Ora, tutti e quattro ci trovavamo intorno al bancone a contemplare cinque
microlitri di sostanza organica, carichi di adrenalina e frementi come
mai prima di allora.
D’altronde ognuno di noi sapeva bene che la scoperta avrebbe permesso
di debellare gran parte delle patologie neonatali, nonostante il campo
dell’esperimento fosse circoscritto a un solo ceppo etnico, quello
per il quale avevamo ricevuto l’autorizzazione dall’OMS. Non
sarebbe stato difficile infatti traslare le conoscenze acquisite finora
su tutte le altre specie umane. Per noi poi sarebbe stata la consacrazione
professionale e nel medesimo istante un aiuto non indifferente al lavoro
del Signore. Avremmo così esaudito un’intima quanto edonistica
richiesta di gratificazione morale. Una concessione scontata al valore
della ricerca.
Viceversa, tutti e quattro sapevamo altrettanto bene che se utilizzato
in modo improprio il ‘fattore J.D.’ avrebbe potuto rappresentare
un pericolo per l’intera umanità. Sarebbe stato tragicamente
deduttivo infatti ipotizzare un vero e proprio olocausto.
Un olocausto silenzioso.
Quando rientrò in ufficio Joachim Dudda, l’uomo le cui iniziali
sarebbero rimaste impresse per l’eternità sul papiro arrotolato
della storia scientifica, si buttò a peso morto sulla poltrona.
Si portò l’indice alla bocca per mordicchiarsi l’unghia,
fissando la parete innanzi a sé. Poi si strinse il capo tra le
mani, in un gesto che significava disperazione. Ora doveva necessariamente
affrontare una questione dai risvolti angosciosi e per certi versi drammatici.
Era una problematica legata a doppio filo alla riuscita dell’esperimento
e finora, per dodici anni, non aveva dovuto che sfiorarla solo col pensiero,
per rimuoverla subito dopo.
Si trattava dell’unico aspetto negativo di tutta la vicenda, ma lui
sapeva che era imprescindibile al fine ultimo del progetto.
Una fila di libri stranamente tutti uguali, che lui stesso aveva provveduto
a sistemare in perfetto ordine un paio di anni prima sul ripiano della
libreria, faceva da scenografia al personale momento di debolezza di un
uomo apparentemente confuso.
Fu la vista di quei libri che gli fece abbandonare ogni remora.
Alzò la cornetta del telefono e compose con la mano tremante un
numero di nove cifre con un prefisso internazionale.
Al terzo squillo qualcuno rispose: “Sì?”
“Il camaleonte ha cambiato colore.” Joachim Dudda scandì
con voce fiera la frase che non avrebbe mai voluto pronunciare. Non attese
la risposta. Sapeva che non ci sarebbe stata replica.
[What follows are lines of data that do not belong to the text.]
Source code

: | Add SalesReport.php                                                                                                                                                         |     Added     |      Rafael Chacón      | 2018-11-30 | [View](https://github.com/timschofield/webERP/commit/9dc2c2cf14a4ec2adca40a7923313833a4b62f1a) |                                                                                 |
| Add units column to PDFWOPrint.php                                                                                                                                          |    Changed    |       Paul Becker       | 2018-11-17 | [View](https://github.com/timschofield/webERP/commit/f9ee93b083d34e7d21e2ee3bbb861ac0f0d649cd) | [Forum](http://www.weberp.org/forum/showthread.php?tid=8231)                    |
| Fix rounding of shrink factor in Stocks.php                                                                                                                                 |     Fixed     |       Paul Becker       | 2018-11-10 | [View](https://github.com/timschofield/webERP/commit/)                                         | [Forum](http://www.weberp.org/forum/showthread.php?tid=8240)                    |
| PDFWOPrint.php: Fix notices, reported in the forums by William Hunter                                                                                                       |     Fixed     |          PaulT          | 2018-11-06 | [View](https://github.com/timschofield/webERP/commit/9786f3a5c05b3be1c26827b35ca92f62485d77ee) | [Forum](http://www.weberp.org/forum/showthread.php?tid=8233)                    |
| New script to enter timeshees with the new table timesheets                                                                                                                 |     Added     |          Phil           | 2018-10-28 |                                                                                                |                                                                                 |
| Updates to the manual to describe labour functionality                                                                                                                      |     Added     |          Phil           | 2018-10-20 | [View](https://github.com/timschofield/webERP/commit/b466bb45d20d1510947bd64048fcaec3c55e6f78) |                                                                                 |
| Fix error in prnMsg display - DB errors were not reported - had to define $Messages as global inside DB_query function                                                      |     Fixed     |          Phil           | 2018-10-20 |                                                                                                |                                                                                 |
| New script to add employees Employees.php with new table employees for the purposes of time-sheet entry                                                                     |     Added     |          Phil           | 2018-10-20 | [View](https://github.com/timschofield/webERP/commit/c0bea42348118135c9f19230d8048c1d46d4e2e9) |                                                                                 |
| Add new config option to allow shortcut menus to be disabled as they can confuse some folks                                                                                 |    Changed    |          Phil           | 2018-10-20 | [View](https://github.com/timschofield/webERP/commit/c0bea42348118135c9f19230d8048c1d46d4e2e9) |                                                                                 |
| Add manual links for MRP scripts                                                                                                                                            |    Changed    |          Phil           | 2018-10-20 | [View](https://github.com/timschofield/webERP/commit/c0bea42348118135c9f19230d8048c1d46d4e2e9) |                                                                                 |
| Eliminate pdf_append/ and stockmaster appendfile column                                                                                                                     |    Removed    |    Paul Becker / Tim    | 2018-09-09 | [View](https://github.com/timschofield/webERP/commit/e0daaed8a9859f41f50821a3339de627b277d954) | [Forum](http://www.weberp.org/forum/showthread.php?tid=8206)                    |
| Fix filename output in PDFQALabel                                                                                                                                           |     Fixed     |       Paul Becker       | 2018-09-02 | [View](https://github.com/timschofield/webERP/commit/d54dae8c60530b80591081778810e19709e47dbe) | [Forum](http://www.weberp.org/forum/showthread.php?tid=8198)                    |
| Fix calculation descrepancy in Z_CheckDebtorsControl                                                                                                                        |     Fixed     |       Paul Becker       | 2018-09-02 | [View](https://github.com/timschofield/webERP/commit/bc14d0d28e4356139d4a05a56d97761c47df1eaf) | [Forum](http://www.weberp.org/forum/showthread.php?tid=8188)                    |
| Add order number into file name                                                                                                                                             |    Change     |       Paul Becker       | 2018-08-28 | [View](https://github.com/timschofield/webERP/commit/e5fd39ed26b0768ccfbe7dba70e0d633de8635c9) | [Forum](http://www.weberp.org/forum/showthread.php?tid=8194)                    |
Solo allora il magnate si rese conto che per la prima volta nella vita
aveva fatto qualcosa di veramente irreversibile, che non avrebbe potuto
arrestare neanche usando l’immenso potere di cui era depositario.
Appena posò il ricevitore si precipitò davanti allo specchio
ovale dello studio; fissò lo sguardo sulle rughe di una pelle segnata
dal tempo per poi soffermarsi sugli occhi castani inumiditi dalle lacrime
trattenute a stento: la sola certezza che poteva dire di possedere adesso
era che Joachim Dudda non era più lo stesso uomo.